## [PROVIDED MATERIAL]

━━━━━━

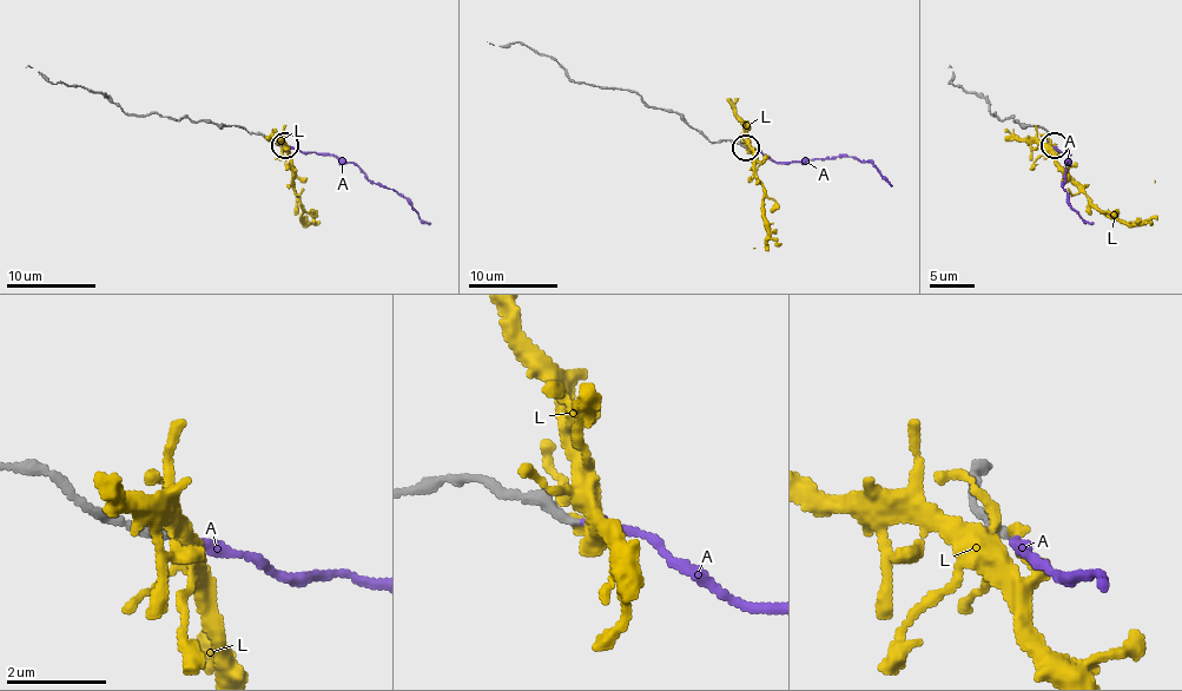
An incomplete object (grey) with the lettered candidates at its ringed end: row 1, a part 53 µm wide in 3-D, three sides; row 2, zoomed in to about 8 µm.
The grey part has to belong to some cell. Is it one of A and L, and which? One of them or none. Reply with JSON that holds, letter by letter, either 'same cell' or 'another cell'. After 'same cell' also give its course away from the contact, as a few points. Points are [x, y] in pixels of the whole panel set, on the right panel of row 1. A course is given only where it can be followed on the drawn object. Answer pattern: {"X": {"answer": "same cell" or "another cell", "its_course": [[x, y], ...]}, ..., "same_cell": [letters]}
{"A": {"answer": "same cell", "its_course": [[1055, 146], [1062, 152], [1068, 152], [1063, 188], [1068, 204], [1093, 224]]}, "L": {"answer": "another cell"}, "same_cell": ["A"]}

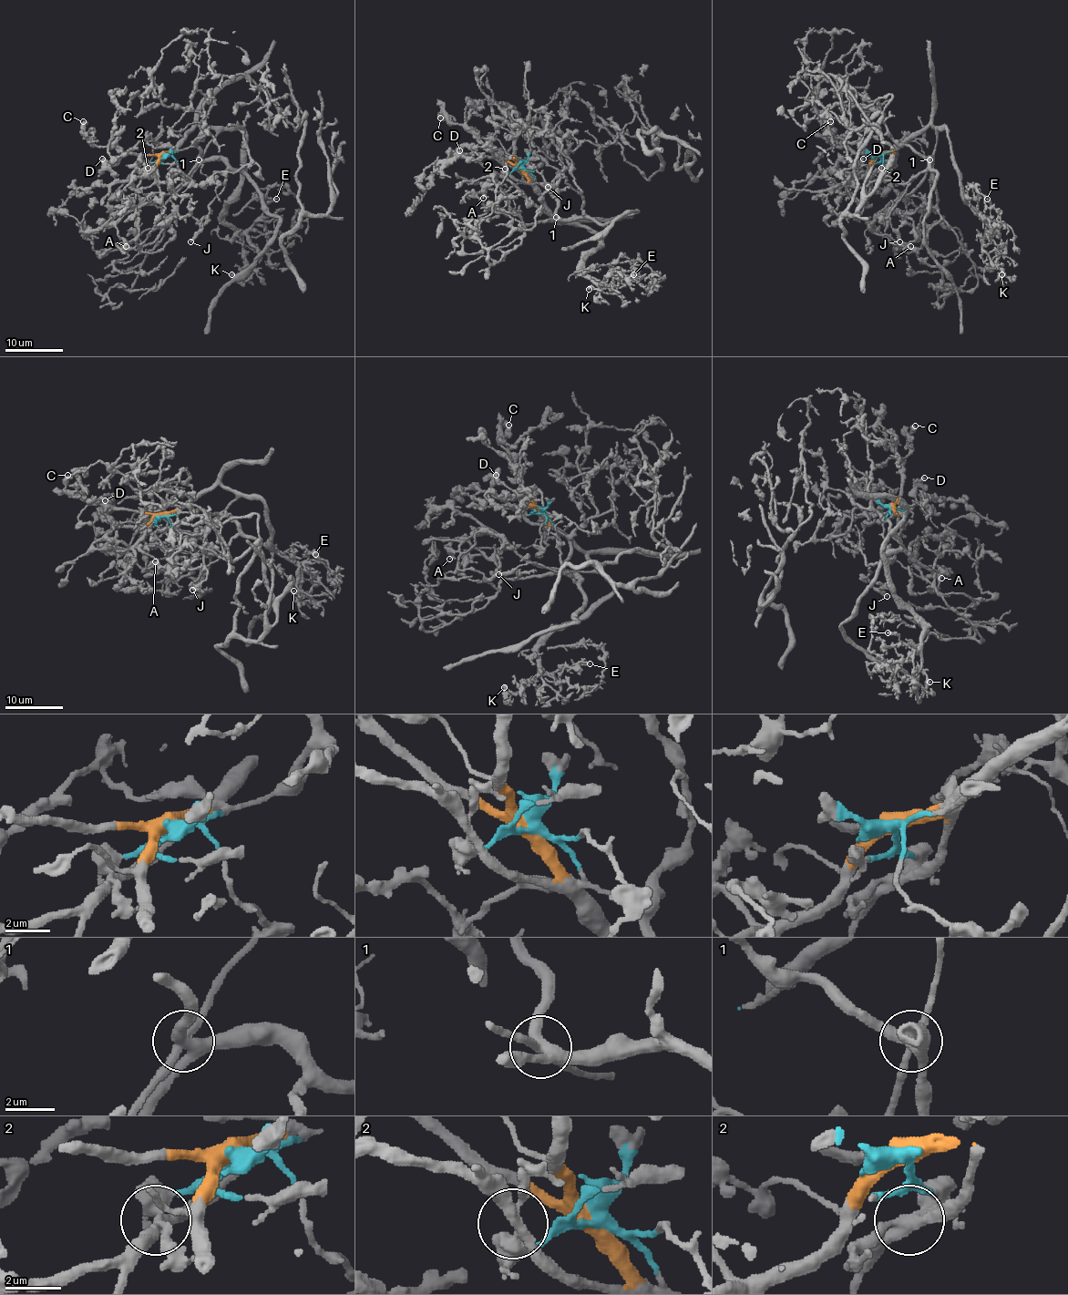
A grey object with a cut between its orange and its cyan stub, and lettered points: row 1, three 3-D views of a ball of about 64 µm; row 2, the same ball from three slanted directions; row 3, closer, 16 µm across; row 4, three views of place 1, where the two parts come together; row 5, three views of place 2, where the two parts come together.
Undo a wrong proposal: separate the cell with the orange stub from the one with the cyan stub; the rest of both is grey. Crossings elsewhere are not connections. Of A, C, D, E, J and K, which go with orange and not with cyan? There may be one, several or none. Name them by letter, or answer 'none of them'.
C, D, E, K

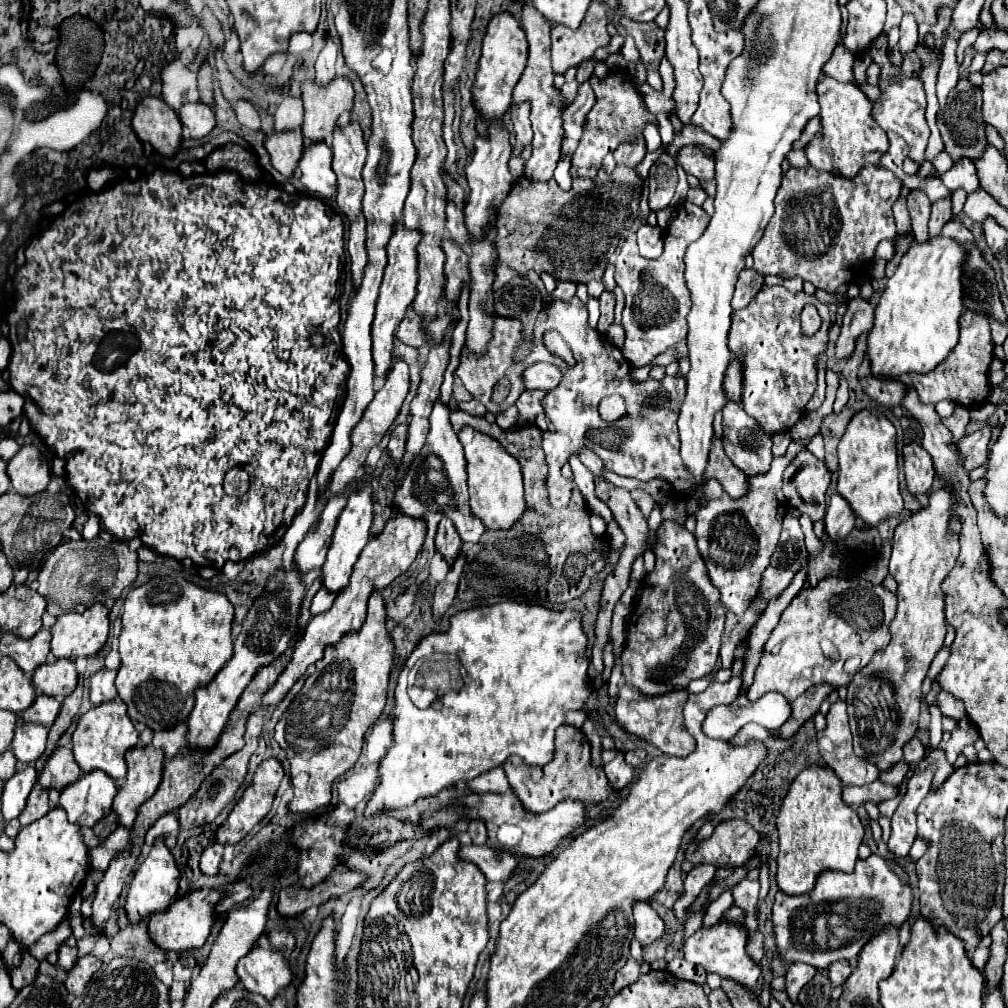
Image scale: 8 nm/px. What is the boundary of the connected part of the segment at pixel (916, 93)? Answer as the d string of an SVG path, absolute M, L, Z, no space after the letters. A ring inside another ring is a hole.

━━━━━━

## [PROBLEM DETAILS]
Your task is to print exactly the lines from the one containing "The grey part" through the final line of the records above, with no pictures and nothing more.

## [EXERCISE OUTPUT]
The grey part has to belong to some cell. Is it one of A and L, and which? One of them or none. Reply with JSON that holds, letter by letter, either 'same cell' or 'another cell'. After 'same cell' also give its course away from the contact, as a few points. Points are [x, y] in pixels of the whole panel set, on the right panel of row 1. A course is given only where it can be followed on the drawn object. Answer pattern: {"X": {"answer": "same cell" or "another cell", "its_course": [[x, y], ...]}, ..., "same_cell": [letters]}
{"A": {"answer": "same cell", "its_course": [[1055, 146], [1062, 152], [1068, 152], [1063, 188], [1068, 204], [1093, 224]]}, "L": {"answer": "another cell"}, "same_cell": ["A"]}

A grey object with a cut between its orange and its cyan stub, and lettered points: row 1, three 3-D views of a ball of about 64 µm; row 2, the same ball from three slanted directions; row 3, closer, 16 µm across; row 4, three views of place 1, where the two parts come together; row 5, three views of place 2, where the two parts come together.
Undo a wrong proposal: separate the cell with the orange stub from the one with the cyan stub; the rest of both is grey. Crossings elsewhere are not connections. Of A, C, D, E, J and K, which go with orange and not with cyan? There may be one, several or none. Name them by letter, or answer 'none of them'.
C, D, E, K

Image scale: 8 nm/px. What is the boundary of the connected part of the segment at pixel (916, 93)? Answer as the d string of an SVG path, absolute M, L, Z, no space after the letters. A ring inside another ring is a hole.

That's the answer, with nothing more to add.